Vi Windtalkers en Madrid: guerra en el Pacífico, americanos contra japoneses. Hay una decapitación, mucha sangre, incluso en las conversaciones, cuando un marine recuerda a su abuelo, que cobraba tres dólares por oreja de piel roja, mientras que ahora los pieles rojas también son marines (así son las guerras: posiblemente dentro de unos años japoneses y americanos cenemos amigablemente juntos, reflexiona el soldado de la II Guerra Mundial). Estos disparates no existen en mi realidad, pienso yo, cabezas y orejas cortadas, pero a la mañana siguiente veo la foto en EL PAÍS: un filipino llora ante la caja que contiene la cabeza de su hermano, cortada por la guerrilla islámica. En la página de pasatiempos de La Vanguardia tengo que descubrir ocho diferencias entre dos dibujos a primera vista iguales: una señora barre una barbería, y, entre mechones, cuento seis orejas cortadas.

Me apeo del tren.

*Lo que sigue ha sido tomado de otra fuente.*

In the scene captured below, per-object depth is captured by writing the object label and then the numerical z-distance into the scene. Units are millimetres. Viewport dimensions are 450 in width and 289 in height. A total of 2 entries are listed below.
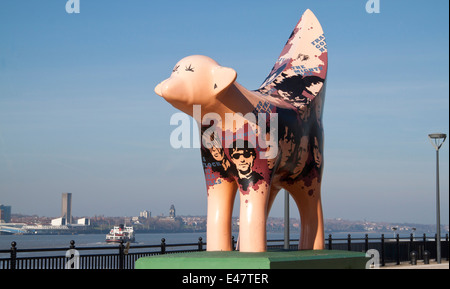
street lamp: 22641
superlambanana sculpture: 8414
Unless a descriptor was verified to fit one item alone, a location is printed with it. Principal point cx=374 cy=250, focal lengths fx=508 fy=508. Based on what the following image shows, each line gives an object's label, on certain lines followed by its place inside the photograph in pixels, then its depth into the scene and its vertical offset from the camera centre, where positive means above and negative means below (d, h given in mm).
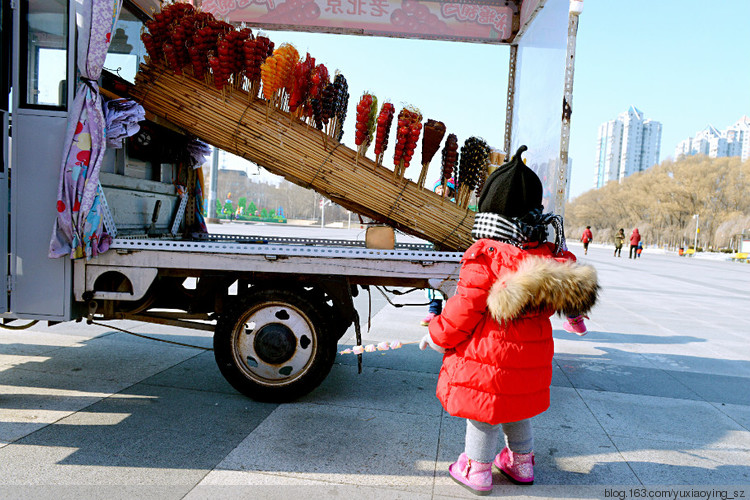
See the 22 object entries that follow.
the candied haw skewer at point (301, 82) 3822 +1024
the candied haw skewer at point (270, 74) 3764 +1050
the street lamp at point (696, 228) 62353 +1372
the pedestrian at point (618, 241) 31633 -409
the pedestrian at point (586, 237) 26334 -216
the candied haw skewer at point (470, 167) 4113 +486
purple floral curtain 3393 +384
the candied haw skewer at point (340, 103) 3957 +917
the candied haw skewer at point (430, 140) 3949 +655
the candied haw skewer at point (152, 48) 4023 +1277
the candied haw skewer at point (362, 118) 3879 +785
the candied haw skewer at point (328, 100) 3904 +911
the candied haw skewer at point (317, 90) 3868 +979
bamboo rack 3951 +498
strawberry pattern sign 5578 +2256
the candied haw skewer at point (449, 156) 4090 +560
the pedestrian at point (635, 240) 29828 -262
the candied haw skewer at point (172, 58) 3969 +1193
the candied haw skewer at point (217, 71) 3865 +1084
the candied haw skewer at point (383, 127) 3865 +719
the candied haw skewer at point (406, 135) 3881 +670
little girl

En los Multicines América echan la misma película que en Madrid, como si el mundo fuera una única ciudad, como la costa, desde Málaga, hacia el este, en autobús. La película Windtalkers tiene la forma de un videojuego: aparición y eliminación sucesiva de obstáculos y enemigos. Los videojuegos han influido mucho en las obras de la imaginación, como hizo el cine en otra época: han afectado a la música, las películas, la literatura. Un buen videojuego podría hacerse en torno a un bloque de quince plantas y doce apartamentos amueblados por planta, como aquel en el que trabajé una vez, cuando era estudiante: el jugador debe distribuir a los viajeros, inventariar sábanas y cubiertos, reparar averías e inundaciones, rescatar ascensores perdidos en el espacio. El bloque estaba en Granada, en la playa, sobre la misma playa.

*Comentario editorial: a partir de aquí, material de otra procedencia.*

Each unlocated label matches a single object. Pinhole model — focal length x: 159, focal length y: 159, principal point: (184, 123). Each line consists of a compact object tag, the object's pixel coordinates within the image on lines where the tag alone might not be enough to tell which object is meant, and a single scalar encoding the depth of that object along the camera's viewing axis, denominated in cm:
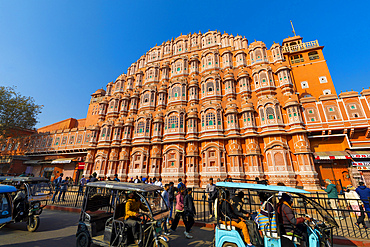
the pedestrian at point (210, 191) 887
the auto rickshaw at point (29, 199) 702
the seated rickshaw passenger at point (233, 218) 438
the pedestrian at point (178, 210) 688
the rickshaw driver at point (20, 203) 701
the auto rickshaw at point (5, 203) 609
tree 2912
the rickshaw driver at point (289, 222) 412
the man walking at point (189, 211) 658
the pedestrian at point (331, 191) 902
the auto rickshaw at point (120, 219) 471
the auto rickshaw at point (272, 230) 407
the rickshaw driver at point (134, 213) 478
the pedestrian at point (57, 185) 1242
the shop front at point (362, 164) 1448
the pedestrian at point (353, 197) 837
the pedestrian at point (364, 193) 799
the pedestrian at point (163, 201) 575
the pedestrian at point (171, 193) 891
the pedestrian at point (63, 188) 1273
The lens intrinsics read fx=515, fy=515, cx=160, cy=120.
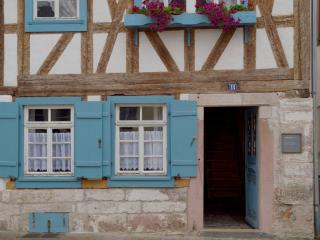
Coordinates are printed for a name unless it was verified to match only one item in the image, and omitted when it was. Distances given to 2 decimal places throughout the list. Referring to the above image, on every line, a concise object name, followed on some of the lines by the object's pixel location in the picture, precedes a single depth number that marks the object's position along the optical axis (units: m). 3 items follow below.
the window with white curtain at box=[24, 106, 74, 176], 8.60
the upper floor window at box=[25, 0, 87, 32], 8.45
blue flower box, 8.05
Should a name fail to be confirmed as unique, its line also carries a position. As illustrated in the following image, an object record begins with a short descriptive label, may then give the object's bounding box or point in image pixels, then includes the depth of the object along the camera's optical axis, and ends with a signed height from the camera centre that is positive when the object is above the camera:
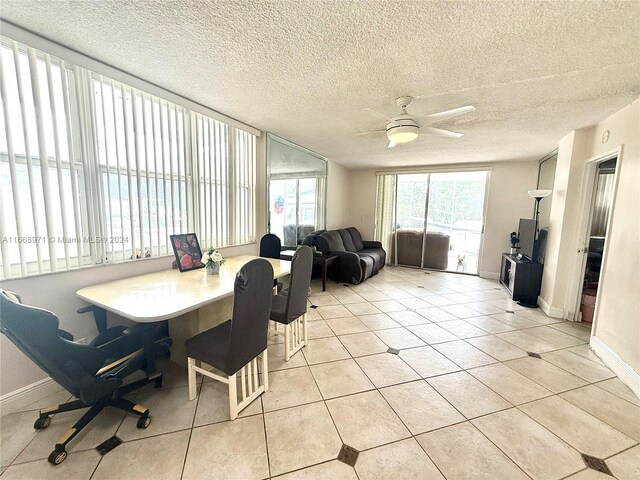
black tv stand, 3.81 -1.02
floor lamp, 3.85 +0.36
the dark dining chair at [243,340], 1.46 -0.90
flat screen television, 4.03 -0.35
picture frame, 2.49 -0.43
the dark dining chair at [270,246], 3.38 -0.48
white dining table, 1.56 -0.62
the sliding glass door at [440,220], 5.64 -0.13
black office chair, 1.14 -0.88
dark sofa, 4.68 -0.89
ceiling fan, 2.22 +0.82
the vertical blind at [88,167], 1.63 +0.33
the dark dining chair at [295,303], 2.05 -0.84
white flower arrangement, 2.36 -0.46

Soledad Becerril ha dicho en Ronda, en un pregón ferial, que la Costa del Sol ha sufrido un destrozo, y algún alcalde se ha indignado y ha dicho que Becerril es una ignorante. Lo leo en El Mundo, y no entiendo la indignación. La costa andaluza ha sufrido un destrozo irrebatible, de raíz, una mutación moral y material que ha trastocado las formas de trabajo y propiedad, prácticamente sin ley. (En el periódico Sur leo que Becerril pide precisamente 'un urbanismo con límites'). El destrozo puede haber sido para bien en muchas cosas, o para mal, pero ha sido. Los viajeros lo ven, y pongo un ejemplo: Jean Daniel, fundador y director de Le Nouvel Observateur, anotó en su diario el lunes 4 de abril de 1988, en Mijas: 'Horrible, espantoso suburbio marítimo entre Málaga, Torremolinos y ese pueblo reconstituido a la andaluza. Lo que los hombres pueden hacer a la naturaleza... cómo pueden mostrarse indignos de ella...' (Jean Daniel, Con el tiempo, página 340, Seix Barral, 1999).

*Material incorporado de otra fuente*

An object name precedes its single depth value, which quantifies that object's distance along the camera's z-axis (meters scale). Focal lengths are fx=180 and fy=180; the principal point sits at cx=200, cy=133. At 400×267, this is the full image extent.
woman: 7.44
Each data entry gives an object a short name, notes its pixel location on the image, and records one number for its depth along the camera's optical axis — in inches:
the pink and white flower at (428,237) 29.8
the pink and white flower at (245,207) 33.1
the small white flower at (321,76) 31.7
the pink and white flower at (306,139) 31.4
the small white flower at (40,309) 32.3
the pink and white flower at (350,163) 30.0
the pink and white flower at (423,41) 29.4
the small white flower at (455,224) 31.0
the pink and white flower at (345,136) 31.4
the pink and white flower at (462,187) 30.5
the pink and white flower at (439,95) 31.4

No es que Jean Daniel tuviera prejuicios contra esta tierra: también lo deslumbró la radiante belleza feliz de otra Andalucía, 'arte de vivir en el orgullo y el refinamiento', apuntó tres días después en el mismo cuaderno. Pero quizá no sea oportuno en la batalla de cifras y precios turísticos hablar de destrozos. ¿Es tiempo de crear, como los americanos con sus guerras, un departamento de mentiras necesarias en beneficio de la patria turística?